WASHINGTON — Their lives on hold for years, young adults are now making big moves in the fledgling economic recovery, leaving college towns or parents' homes and heading out of state at the highest rate since the height of the housing boom.
New census data released Thursday offer a detailed look at U.S. migration as mobility begins to revive after sliding to a record low last year.
The latest numbers show that young adults 25-29 are the primary out-of-state movers; they had the biggest gain in 13 years as they struck out on their own to test the job market in urban, high-tech meccas such as Washington, D.C.; Denver; Portland, Ore.; Seattle; and Austin, Texas.
In contrast, groups that showed some of the most movement in the housing boom of the last decade (2000-2010) — working professionals, families and would-be retirees — are still mostly locked in place, their out-of-state migration levels stuck at near lows due to underwater mortgages and shrunken retirement portfolios.
The demographic shifts, which analysts say could continue for many more years, are once again rejiggering the housing map.
Out are the super-sized McMansions in far-flung suburbs and in the sprawling Southwest, which helped drive rapid metro area growth in the early to middle part of the last decade in places such as Phoenix; Las Vegas; Orlando, Fla.; and Atlanta.

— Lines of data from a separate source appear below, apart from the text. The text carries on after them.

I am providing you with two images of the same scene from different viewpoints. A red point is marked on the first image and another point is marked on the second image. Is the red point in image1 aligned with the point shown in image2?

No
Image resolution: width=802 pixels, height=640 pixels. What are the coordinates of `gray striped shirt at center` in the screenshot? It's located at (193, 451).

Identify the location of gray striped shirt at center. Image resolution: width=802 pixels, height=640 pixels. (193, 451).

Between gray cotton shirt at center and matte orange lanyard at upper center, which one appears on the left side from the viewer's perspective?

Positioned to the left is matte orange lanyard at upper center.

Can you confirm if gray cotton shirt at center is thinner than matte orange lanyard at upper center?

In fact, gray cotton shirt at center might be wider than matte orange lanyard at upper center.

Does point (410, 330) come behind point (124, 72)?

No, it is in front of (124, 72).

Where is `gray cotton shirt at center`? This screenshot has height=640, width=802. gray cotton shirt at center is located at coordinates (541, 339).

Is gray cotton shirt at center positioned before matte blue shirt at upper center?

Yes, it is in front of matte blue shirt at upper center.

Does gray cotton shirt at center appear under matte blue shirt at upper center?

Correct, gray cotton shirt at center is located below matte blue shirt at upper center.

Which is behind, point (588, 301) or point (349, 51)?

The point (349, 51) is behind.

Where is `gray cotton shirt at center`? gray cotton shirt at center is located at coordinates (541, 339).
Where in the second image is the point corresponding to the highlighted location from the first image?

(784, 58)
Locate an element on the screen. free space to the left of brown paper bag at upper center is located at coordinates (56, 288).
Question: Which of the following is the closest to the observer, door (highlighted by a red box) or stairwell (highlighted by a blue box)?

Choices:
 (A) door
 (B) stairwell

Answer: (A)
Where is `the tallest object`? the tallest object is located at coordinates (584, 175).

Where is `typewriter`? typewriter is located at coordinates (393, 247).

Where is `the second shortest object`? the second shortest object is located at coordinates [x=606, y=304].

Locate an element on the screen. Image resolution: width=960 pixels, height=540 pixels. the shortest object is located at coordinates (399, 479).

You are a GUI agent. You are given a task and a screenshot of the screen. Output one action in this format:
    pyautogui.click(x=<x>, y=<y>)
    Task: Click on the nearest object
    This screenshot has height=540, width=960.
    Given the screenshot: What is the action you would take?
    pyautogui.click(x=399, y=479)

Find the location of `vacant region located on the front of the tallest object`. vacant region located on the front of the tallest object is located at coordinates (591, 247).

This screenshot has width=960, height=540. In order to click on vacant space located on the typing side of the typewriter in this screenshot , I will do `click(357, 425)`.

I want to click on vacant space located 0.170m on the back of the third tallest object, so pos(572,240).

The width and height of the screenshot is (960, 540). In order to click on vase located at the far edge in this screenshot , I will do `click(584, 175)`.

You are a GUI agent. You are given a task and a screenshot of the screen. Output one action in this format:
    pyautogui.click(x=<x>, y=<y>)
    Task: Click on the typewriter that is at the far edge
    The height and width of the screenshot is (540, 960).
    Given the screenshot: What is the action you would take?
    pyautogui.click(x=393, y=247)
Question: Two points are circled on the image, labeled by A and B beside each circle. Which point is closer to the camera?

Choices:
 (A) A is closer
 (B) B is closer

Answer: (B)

In are new, 300 square-foot "micro" apartments under consideration for wider development in dense cities such as New York, San Francisco, Boston and Seattle, which are seeking to attract young single adults who value affordable spaces in prime locations to call their own.
"Footloose young singles are forming the leading edge of the coming migration wave," said William H. Frey, a Brookings Institution demographer who reviewed the numbers. He attributed the recent jump in mobility to pent-up demand among young adults who now are ready to "move on a dime" to land a job opportunity.
"We will see their migration rates swell even higher if the jobs become more plentiful," Frey said. "Families, older professionals and retirees will be latecomers; they have more financial baggage and will need to make more careful decisions about when and where to move."
Richard Florida, an American urban theorist and professor at the University of Toronto's Rotman School of Management, called the mobility gain an important sign the U.S. economy is getting back on track.
"Young people are moving out of their parents' basements and sampling places and sampling careers again," he said. "After living at home for a while, young people have kind of maxed it out. They are heading to bigger, vibrant cities, predominantly, because they're looking for economic opportunity and building their social networks."
About 1.7 percent of the U.S. population moved across state lines to a new home in the 12-month period ending March 2012, up slightly from 1.6 percent in the previous year.
The share of young adults ages 25-29 who moved to a new state was higher, about 3.8 percent. That's up from 3.4 percent in the previous year and the highest level since the height of the housing boom in 2005, when mobility was 5 percent. The 0.4 percentage point increase in 2012 is also the biggest jump for young adults since 1999, when the rapid rise of Internet startups and the need for young workers during the dot-com bubble drove migration.
Moving rates for college graduates of all ages remained mostly flat at 2 percent.
Among Americans 55 and older, out-of-state moves dipped from the previous year to a low of 0.7 percent. At the height of the housing boom, interstate migration for this group reached well over 1 percent, due mostly to baby boomers opting to retire early to residential hot spots in the South and West.